‘It looks like a rat!’ Council baffles townsfolk by putting 16ft-high skiing MARMOT costing £4,200 at centre of its Christmas display
- £4,200 structure featuring hundreds of LED lights is dividing opinion in Alton
- Was chosen at council meeting from 3 designs, pipping a polar bear and baubles
- Residents left furious, arguing ‘anything would be better than a giant skiing rat’
- Another local said: ‘Did the three wise men ride these instead of camels?’
A festive war is unraveling in a small market town after a giant skiing marmot was revealed as the centrepiece of its Christmas display.
The ’embarrassing’ 16ft model erected in Alton, Hampshire, sparked a furious backlash from residents, who said, ‘anything would be better than a giant skiing rat’.
The structure features hundreds of LED lights and cost £4,200, but many questioned why the town council felt a marmot – which is not found in the UK and generally hibernates through winter – was the best choice.
The 16ft marmot erected in Alton, Hampshire, cost some £4,200
WHAT IS A MARMOT?
The Marmot is one of 14 species of giant ground squirrels found primarily in North America and Eurasia.
The closest living relatives of marmots are ground squirrels and prairie dogs.
The rodents weigh anything from 3 to 7 kg (6.6 to 15.4 pounds), depending upon the species and can grow up to 30 to 60 cm (11.8 to 23.6 inches).
Marmots are found north of Mexico and from the European Alps through north-central Asia, the Himalayas, and northeastern Siberia to the Kamchatka Peninsula.
They inhabit open country in mountains and plains, and forest edges.
Marmots hibernate in winter, most of them deeply, although some may emerge from their burrows for short periods on mild winter days.
The council has nicknamed the ear-muff-wearing alpine rodent ‘Marmite’ following its ‘love it or hate it’ reception.
Until 2017 a traditional tree stood in the prominent spot every Christmas, but this year’s structure was chosen at a full council meeting from three designs, with the marmot pipping a polar bear and giant baubles.
Jane, who works at the town’s Curtis Museum, wrote on Facebook: ‘What even is a marmot?
‘You might get unusual decorations like this in big cities like London but I don’t think it’s a good idea in a town like Alton.
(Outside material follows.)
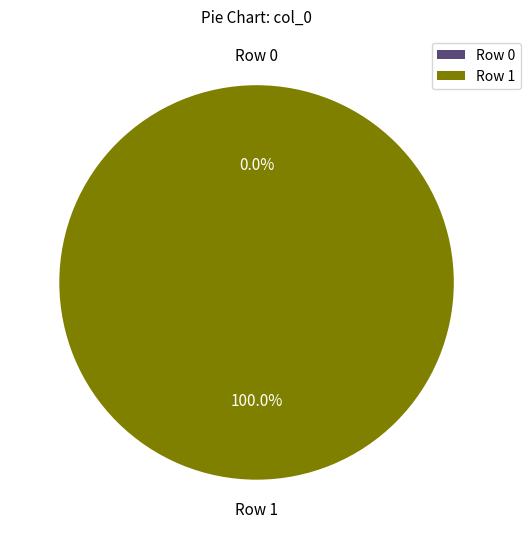

What is the largest slice in the pie chart?

Row 1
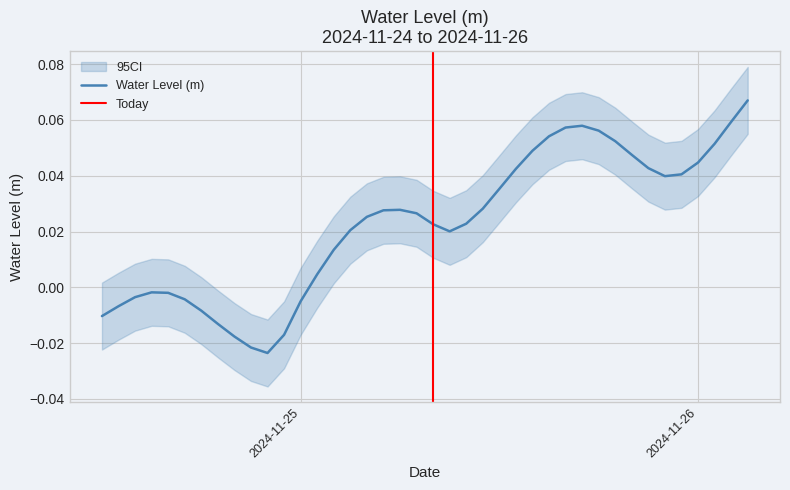

List the labels in order of value, largest first.

2024-11-26 03:00:00, 2024-11-26 02:00:00, 2024-11-25 17:00:00, 2024-11-25 16:00:00, 2024-11-25 18:00:00, 2024-11-25 15:00:00, 2024-11-25 19:00:00, 2024-11-26 01:00:00, 2024-11-25 14:00:00, 2024-11-25 20:00:00, 2024-11-26 00:00:00, 2024-11-25 21:00:00, 2024-11-25 13:00:00, 2024-11-25 23:00:00, 2024-11-25 22:00:00, 2024-11-25 12:00:00, 2024-11-25 11:00:00, 2024-11-25 06:00:00, 2024-11-25 05:00:00, 2024-11-25 07:00:00, 2024-11-25 04:00:00, 2024-11-25 10:00:00, 2024-11-25 08:00:00, 2024-11-25 03:00:00, 2024-11-25 09:00:00, 2024-11-25 02:00:00, 2024-11-25 01:00:00, 2024-11-24 15:00:00, 2024-11-24 16:00:00, 2024-11-24 14:00:00, 2024-11-24 17:00:00, 2024-11-25 00:00:00, 2024-11-24 13:00:00, 2024-11-24 18:00:00, 2024-11-24 12:00:00, 2024-11-24 19:00:00, 2024-11-24 23:00:00, 2024-11-24 20:00:00, 2024-11-24 21:00:00, 2024-11-24 22:00:00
I’m not sure a skiing marmot make much sense – we don’t even get much snow in Alton.’
Barista Benji Coates, 23 said: ‘It doesn’t really fit in here, although I am not sure it would fit in anywhere. The fact they have put it behind a war memorial is interesting. Maybe that wasn’t the best idea.
‘If anything, maybe a snowman would have been a good idea? Just something festive rather than a giant skiing rodent. Basically anything that wasn’t a rat would be good.’
Posting on Facebook, Frances Bower said: ‘So is this what we have paid for as a community? A fancy skiing giant rodent?
‘Did the 3 wise men ride these instead of camels? Or did the shepherds watch their marmot flock by night?’
Emma English added: ‘I just don’t understand.
‘Whatever it is, it has no relevance to Christmas, it’s embarrassing and just plain ugly. I struggled to like the Christmas hat we had last year but this is another low.’
Many questioned why the town council felt a marmot – which is not found in the UK and generally hibernates through winter – was the best choice
Town council leader Pam Jones said: ‘It was really about choosing something that would attract people to the High Street and bring a smile to people’s faces, particularly the children.
‘We realised that people were really keen to take selfies with it and was definitely a talking point. Marmite this year is most certainly a talking point.’
Town clerk Leah Coney, 42, said today: ‘Christmas is now such a diverse time of year. It’s not just about the traditional, now, and everything is pretty secular in its outlook.
‘We used to have a traditional tree outside the Assembly Rooms but some people would say it was boring so we though we’d do something quirky and hope to attract more people to the town and give the high street a boost.
‘You are never going to please all the people all the time and in many ways we have achieved what we wanted which was to get people talking about Alton.’
The Marmot is one of 14 species of giant ground squirrels found primarily in North America
The massive ground dwelling squirrel was put in place on November 19 and will remain there until it goes back into storage in January.
The town’s festive decorations were funded by the authority’s £20,000 ‘Yuletide’ budget, along with support from local businesses. A traditional tree stands at the south end of the town in the market square.